Endogamie poly­tech­ni­ci­enne
En novem­bre 1993, j’avais pub­lié, dans La Jaune et La rouge, sous le titre “Mes­de­moi­selles, encore un effort”, un bil­let déplo­rant l’en­dogamie des poly­tech­ni­ci­ennes : 63% des poly­tech­ni­ci­ennes mar­iées l’é­taient à un poly­tech­ni­cien, et une sur deux à un cama­rade de la même promotion.
Je con­clu­ais, en rap­pelant les méfaits des sociétés endogames, fer­mées sur elles-mêmes et ne sachant plus se renou­vel­er “De grâce, Mes­de­moi­selles, ouvrez les yeux, regardez le vaste monde, décou­vrez les charmes des soci­o­logues, des ingénieurs de Mar­seille, des saltim­ban­ques ou des con­ser­va­teurs des hypothèques !”
Je n’ai pas l’im­pres­sion que la sit­u­a­tion ait beau­coup changé…

Eva Simon (2007)répondre
11 septembre 2012 à 7 h 24 min

L’en­dogamie est général­isée
Une endogamie polytechnicienne ?
Je ne crois pas, non.

Les élèves des autres écoles d’ingénieur ne font pas mieux. Les élèves de médecines sor­tent (et se mari­ent) entre eux. Les jeunes archi­tectes sor­tent, puis se mari­ent entre eux. Mon directeur de thèse (doc­teur en sci­ences poli­tique) est mar­iée à une doc­teur en sci­ence poli­tique qui tra­vaille dans le même labo que lui. 

Toutes les per­son­nes de ma généra­tion que j’ai croisées et qui fai­saient des études supérieures m’ont dit la même chose : ils sor­tent en majorité avec des cama­rades de leur promotion.

Les poly­tech­ni­ci­ennes ne sont, au final, que représen­ta­tives de la société française.

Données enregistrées
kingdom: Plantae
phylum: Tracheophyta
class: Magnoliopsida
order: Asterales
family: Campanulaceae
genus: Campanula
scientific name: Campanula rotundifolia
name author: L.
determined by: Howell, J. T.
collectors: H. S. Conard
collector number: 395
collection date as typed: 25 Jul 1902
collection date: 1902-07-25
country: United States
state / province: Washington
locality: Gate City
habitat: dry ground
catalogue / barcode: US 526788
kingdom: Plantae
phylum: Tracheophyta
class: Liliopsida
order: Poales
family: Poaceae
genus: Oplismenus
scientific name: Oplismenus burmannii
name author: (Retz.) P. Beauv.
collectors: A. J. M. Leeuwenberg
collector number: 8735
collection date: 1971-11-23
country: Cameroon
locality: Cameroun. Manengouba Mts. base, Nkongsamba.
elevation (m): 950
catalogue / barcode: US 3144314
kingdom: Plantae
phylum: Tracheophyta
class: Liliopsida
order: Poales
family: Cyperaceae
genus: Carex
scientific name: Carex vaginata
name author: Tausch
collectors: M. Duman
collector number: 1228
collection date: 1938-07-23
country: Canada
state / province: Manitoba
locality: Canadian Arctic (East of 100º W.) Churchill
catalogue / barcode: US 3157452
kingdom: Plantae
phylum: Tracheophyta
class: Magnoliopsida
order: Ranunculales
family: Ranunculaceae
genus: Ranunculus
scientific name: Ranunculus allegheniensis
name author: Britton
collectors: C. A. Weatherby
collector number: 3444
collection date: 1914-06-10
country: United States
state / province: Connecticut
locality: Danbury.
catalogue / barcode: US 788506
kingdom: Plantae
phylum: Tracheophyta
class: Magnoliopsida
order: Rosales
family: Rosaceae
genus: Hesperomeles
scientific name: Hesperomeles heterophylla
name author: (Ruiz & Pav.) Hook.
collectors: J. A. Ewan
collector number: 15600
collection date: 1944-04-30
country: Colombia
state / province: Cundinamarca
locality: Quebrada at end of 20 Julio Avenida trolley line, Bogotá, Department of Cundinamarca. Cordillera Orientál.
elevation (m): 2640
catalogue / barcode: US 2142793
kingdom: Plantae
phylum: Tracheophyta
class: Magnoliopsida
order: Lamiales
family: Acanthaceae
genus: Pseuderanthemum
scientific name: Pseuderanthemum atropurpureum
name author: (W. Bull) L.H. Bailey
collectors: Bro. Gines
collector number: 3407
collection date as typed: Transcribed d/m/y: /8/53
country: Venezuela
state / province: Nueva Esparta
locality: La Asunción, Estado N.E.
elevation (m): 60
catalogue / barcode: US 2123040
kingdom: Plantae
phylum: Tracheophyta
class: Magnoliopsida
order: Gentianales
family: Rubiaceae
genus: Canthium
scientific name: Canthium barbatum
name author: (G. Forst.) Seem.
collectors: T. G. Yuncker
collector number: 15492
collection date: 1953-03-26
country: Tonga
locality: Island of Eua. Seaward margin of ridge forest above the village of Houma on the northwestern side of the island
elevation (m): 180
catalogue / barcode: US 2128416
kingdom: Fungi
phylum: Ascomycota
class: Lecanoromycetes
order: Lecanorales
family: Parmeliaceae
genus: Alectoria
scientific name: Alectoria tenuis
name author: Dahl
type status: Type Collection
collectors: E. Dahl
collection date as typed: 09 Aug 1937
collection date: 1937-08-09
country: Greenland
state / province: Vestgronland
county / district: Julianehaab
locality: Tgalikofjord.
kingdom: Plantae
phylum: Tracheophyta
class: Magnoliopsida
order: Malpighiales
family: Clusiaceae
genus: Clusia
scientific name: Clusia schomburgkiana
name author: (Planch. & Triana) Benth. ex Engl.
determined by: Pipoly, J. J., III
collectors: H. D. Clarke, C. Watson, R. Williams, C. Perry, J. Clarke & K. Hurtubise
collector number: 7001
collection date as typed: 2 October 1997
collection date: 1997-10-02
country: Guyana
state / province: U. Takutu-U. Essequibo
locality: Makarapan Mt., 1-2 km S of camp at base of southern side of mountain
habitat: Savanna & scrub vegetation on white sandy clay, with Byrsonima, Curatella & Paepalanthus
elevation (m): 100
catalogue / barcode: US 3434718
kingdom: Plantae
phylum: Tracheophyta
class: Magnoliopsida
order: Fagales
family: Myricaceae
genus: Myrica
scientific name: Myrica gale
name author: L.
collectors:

• Consigne:
Recopiez le passage du texte sur l'endogamie depuis « Je n’ai pas » jusqu'à « de leur promotion. » inclus, et remplacez-y « labo » par « laboratoire ».

• Tâche réalisée:
Je n’ai pas l’im­pres­sion que la sit­u­a­tion ait beau­coup changé…

Eva Simon (2007)répondre
11 septembre 2012 à 7 h 24 min

L’en­dogamie est général­isée
Une endogamie polytechnicienne ?
Je ne crois pas, non.

Les élèves des autres écoles d’ingénieur ne font pas mieux. Les élèves de médecines sor­tent (et se mari­ent) entre eux. Les jeunes archi­tectes sor­tent, puis se mari­ent entre eux. Mon directeur de thèse (doc­teur en sci­ences poli­tique) est mar­iée à une doc­teur en sci­ence poli­tique qui tra­vaille dans le même laboratoire que lui. 

Toutes les per­son­nes de ma généra­tion que j’ai croisées et qui fai­saient des études supérieures m’ont dit la même chose : ils sor­tent en majorité avec des cama­rades de leur promotion.